Ganiyu Abayomi Jimoh, a 30-year-old Houston man, received a three-year prison sentence Monday for being found guilty of conspiracy to commit mail fraud, the U.S. Attorney’s Office for the Southern District of Texas said in a statement.
Counterfeit passports and false names
Jimoh used counterfeit passports to open bank accounts under false names and then devised various pretexts to persuade people to send him money, the statement said.
One victim told police that Jimoh pretended to be her online boyfriend, a soldier deployed to Afghanistan named David Miller, a criminal complaint filed in 2019 said.
She said she sent him $65,000 and thought the money was a down payment for real estate she and Miller would purchase upon his return from deployment.
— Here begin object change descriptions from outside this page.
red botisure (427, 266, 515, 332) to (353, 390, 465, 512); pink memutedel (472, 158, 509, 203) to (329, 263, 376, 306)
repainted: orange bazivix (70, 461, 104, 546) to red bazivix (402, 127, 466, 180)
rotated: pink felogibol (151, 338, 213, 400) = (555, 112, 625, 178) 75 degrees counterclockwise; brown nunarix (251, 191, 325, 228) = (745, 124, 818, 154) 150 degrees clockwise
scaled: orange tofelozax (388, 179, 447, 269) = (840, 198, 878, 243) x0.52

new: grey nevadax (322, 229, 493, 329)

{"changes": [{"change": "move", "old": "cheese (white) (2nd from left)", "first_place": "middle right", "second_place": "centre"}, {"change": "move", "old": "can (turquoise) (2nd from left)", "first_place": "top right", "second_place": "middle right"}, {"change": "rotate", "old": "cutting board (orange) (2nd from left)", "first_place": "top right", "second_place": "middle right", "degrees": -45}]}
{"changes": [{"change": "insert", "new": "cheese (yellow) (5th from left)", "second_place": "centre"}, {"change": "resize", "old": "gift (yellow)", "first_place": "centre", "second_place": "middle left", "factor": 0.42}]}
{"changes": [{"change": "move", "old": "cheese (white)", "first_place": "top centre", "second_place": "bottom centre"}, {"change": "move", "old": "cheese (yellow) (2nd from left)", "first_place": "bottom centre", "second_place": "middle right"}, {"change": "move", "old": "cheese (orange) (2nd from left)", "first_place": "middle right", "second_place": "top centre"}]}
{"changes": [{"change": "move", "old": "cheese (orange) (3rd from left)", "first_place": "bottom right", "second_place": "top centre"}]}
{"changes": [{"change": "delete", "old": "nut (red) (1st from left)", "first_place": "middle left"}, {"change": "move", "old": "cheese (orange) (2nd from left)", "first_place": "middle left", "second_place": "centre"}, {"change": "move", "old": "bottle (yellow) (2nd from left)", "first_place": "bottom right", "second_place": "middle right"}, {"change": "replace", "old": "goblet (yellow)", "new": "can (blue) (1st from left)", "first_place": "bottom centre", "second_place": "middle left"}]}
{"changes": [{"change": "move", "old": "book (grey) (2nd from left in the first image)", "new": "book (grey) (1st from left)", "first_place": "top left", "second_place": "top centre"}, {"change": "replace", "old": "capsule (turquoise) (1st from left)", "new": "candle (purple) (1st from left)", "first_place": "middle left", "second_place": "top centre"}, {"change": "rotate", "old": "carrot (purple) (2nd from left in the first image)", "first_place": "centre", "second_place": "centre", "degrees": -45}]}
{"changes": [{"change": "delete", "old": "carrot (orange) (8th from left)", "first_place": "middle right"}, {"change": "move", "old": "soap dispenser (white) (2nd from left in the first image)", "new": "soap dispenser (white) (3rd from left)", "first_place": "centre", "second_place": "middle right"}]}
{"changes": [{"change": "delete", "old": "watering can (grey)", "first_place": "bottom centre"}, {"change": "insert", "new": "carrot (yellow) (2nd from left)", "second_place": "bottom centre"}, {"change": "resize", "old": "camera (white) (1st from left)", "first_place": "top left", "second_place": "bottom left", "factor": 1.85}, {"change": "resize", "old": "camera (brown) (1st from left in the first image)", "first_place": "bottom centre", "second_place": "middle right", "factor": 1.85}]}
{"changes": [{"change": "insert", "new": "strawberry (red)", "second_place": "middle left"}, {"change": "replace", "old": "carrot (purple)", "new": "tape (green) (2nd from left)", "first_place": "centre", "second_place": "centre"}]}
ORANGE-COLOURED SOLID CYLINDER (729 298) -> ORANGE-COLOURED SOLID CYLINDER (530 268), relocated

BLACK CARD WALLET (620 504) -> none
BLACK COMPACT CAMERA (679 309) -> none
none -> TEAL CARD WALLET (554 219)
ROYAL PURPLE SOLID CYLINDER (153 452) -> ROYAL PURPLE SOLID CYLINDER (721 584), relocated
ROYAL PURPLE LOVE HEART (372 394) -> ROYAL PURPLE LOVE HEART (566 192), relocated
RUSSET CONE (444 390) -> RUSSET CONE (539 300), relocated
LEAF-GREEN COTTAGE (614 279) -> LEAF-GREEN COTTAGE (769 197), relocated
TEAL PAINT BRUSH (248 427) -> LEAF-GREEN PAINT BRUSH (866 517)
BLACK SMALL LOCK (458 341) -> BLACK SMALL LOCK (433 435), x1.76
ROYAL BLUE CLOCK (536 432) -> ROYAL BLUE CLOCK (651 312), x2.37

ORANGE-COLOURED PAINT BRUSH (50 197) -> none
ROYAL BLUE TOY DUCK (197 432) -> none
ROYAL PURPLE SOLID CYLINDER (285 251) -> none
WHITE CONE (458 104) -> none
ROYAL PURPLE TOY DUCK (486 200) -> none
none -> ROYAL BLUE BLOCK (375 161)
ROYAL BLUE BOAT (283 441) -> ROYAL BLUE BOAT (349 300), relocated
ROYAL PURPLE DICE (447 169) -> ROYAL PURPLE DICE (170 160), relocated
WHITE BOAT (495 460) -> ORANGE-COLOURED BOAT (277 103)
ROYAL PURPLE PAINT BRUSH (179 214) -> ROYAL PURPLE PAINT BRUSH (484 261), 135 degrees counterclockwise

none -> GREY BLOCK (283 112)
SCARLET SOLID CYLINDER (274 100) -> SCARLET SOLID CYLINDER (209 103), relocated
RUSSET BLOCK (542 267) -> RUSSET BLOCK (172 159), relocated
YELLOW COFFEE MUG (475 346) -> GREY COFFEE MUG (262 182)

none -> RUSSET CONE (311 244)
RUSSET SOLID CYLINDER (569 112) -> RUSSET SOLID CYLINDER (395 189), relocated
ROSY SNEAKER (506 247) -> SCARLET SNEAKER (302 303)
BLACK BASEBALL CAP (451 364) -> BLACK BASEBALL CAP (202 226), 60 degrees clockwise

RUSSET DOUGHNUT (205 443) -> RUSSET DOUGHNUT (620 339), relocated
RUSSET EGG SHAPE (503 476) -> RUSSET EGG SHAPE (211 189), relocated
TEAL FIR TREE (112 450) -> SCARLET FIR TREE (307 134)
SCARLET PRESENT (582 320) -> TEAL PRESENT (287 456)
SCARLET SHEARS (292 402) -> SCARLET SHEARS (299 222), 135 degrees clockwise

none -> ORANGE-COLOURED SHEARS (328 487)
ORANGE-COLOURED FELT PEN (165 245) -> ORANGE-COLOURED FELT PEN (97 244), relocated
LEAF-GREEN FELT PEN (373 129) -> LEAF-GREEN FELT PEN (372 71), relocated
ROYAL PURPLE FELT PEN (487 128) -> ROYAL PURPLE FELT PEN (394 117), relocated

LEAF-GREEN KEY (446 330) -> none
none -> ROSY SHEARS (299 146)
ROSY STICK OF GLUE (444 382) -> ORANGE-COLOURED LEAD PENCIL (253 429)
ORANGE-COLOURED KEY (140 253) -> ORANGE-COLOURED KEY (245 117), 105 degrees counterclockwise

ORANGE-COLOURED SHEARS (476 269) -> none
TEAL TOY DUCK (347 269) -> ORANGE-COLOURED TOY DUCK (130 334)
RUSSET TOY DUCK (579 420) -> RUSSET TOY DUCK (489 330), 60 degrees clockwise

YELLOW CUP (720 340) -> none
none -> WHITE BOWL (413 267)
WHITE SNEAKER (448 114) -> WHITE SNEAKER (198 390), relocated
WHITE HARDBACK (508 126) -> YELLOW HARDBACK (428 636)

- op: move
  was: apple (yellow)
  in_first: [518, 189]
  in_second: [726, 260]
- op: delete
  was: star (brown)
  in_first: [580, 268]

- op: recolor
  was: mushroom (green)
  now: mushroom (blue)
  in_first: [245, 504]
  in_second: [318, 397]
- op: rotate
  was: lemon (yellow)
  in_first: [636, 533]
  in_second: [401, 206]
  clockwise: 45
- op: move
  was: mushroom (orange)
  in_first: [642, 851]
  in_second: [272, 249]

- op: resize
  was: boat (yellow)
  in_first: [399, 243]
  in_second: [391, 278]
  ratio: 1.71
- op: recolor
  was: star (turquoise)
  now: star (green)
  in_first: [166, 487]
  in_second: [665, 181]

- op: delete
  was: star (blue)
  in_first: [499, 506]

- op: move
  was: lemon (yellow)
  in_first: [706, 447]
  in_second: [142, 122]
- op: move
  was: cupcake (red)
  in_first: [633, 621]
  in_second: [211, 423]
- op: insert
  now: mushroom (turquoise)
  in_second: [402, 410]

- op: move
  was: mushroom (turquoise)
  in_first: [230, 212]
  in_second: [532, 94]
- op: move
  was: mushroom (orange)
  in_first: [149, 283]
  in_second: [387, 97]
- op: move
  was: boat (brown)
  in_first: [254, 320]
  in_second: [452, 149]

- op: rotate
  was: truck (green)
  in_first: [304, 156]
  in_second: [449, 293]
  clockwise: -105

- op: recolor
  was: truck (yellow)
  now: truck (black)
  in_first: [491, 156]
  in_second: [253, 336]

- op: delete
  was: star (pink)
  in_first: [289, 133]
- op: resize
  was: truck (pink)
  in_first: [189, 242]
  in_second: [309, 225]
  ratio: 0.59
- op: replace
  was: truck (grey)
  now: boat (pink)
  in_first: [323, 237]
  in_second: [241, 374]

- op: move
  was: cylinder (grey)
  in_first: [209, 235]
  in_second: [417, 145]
Another victim told police that as part of a purported real estate deal, she sent $26,800 to a bank account associated with one of Jimoh’s fake passports.
Jimoh was videotaped withdrawing money from the accounts linked to the fake passports, investigators said in a 2019 criminal complaint.
Another victim, an 84-year-old man, told the court at a recent hearing that Jimoh stole $13,500 from him by pretending to be his online girlfriend, Monday’s statement said.
Guilty Plea followed by more charges
Jimoh pleaded guilty to the felony fraud charge on Aug. 1, 2022, but he faces another prosecution stemming from a different scheme.
A federal grand jury in Mississippi indicted him Nov. 2, 2021, on 15 felony counts of charges that he bilked the government out of thousands of dollars in pandemic relief funds, court documents said.
Jimoh is accused of committing the scams in Mississippi shortly after being released on bond for his fraud case in Texas, court documents said.